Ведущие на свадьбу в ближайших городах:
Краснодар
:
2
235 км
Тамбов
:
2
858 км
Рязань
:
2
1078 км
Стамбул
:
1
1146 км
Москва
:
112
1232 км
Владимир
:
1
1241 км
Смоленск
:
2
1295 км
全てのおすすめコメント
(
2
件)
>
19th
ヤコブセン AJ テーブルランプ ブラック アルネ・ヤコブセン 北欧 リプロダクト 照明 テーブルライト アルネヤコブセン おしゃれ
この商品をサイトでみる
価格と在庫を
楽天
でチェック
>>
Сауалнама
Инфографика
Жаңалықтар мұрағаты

* * *

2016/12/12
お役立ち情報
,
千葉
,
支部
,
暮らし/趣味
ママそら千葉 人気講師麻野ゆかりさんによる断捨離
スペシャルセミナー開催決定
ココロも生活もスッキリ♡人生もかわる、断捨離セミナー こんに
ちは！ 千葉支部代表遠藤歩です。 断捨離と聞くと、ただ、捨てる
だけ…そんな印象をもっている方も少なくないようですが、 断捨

--

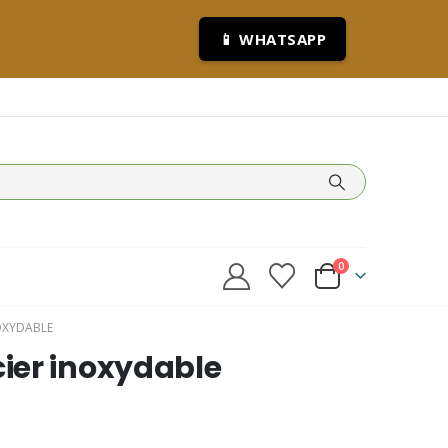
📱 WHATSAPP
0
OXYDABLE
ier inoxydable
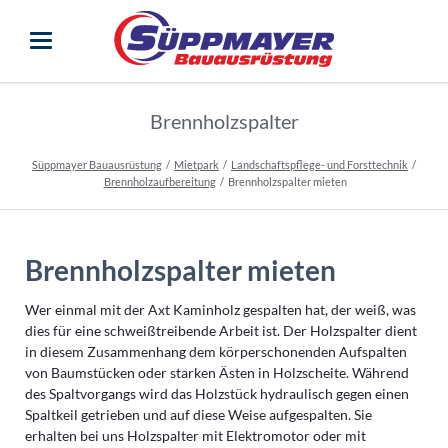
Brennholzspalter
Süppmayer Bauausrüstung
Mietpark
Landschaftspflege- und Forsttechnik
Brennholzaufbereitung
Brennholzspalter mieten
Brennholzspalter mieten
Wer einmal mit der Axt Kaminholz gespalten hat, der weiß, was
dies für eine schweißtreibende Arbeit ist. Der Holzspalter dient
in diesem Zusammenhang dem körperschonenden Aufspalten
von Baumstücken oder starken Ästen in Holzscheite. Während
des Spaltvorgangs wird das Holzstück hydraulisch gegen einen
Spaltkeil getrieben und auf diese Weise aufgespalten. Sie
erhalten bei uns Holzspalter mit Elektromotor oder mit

Task to carry out:
Pull out each line from the items above that contains the word "oder" and copy those lines.

Solution to the problem:
von Baumstücken oder starken Ästen in Holzscheite. Während
erhalten bei uns Holzspalter mit Elektromotor oder mit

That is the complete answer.